I think part of my struggle in believing in that relationship comes from that none of the characters in As Old As Time are really well developed. Yes, most readers of this story are already familiar with most of it, but I feel like that doesn’t mean Liz Braswell couldn’t have done something to make everyone seem more interesting.

I also think there was too much of the Disney adaptation in this story. Especially in the beginning whenever we are being introduced to everyone and just starting to read this book. While at times I didn’t mind because I was already familiar with the story, I didn’t think this book would do that. It made me believe that this book was just going to be a book version of the Disney film instead of a completely different story entirely. While I wouldn’t have minded that, I feel like I would’ve been completely disappointed if that had been the case.
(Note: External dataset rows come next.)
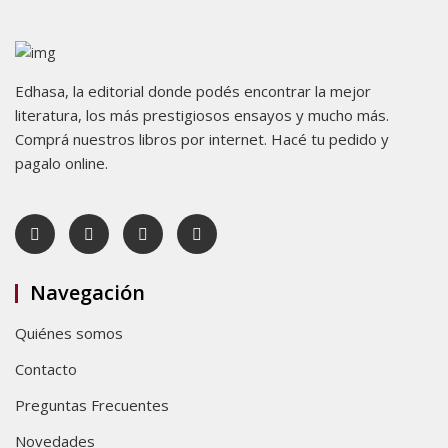
Edhasa, la editorial donde podés encontrar la mejor
literatura, los más prestigiosos ensayos y mucho más.
Comprá nuestros libros por internet. Hacé tu pedido y
pagalo online.
Navegación
Quiénes somos
Contacto
Preguntas Frecuentes
Novedades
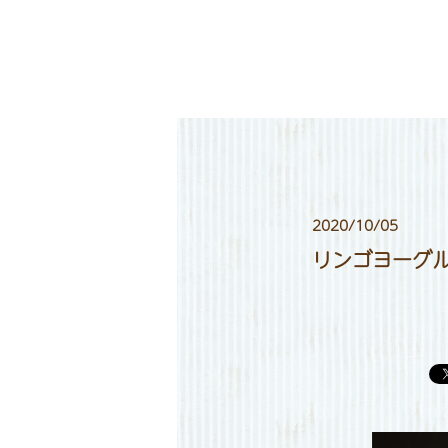
2020/10/05
リンゴヨーグ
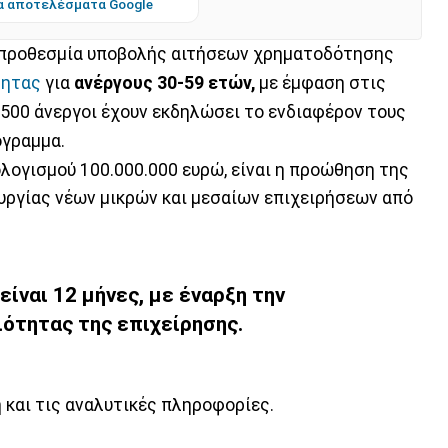
α αποτελέσματα Google
 η προθεσμία υποβολής αιτήσεων χρηματοδότησης
τητας
για
ανέργους 30-59 ετών,
με έμφαση στις
.500 άνεργοι έχουν εκδηλώσει το ενδιαφέρον τους
όγραμμα.
λογισμού 100.000.000 ευρώ, είναι η προώθηση της
υργίας νέων μικρών και μεσαίων επιχειρήσεων από
είναι 12 μήνες, με έναρξη την
ότητας της επιχείρησης.
και τις αναλυτικές πληροφορίες.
So overall, I enjoyed reading As Old As Time. I found the twists within the story to be absolutely delightful and the ending to me was what I truly expected from this adaptation of the fairy tale. But while I enjoyed reading about what happened before Belle entered the castle, I didn’t completely believe in Maurice’s relationship with the Enchantress. I also feel like none of the characters were very well developed, just there to make the scenes in the story unfold and felt too much of the Disney adaptation in the beginning of the story. So while I enjoyed reading this book, there were definitely some things about it that needed to be changed. Nonetheless, I still recommend this book to anyone who loves Beauty and the Beast but want them to be open minded about how the story plays out.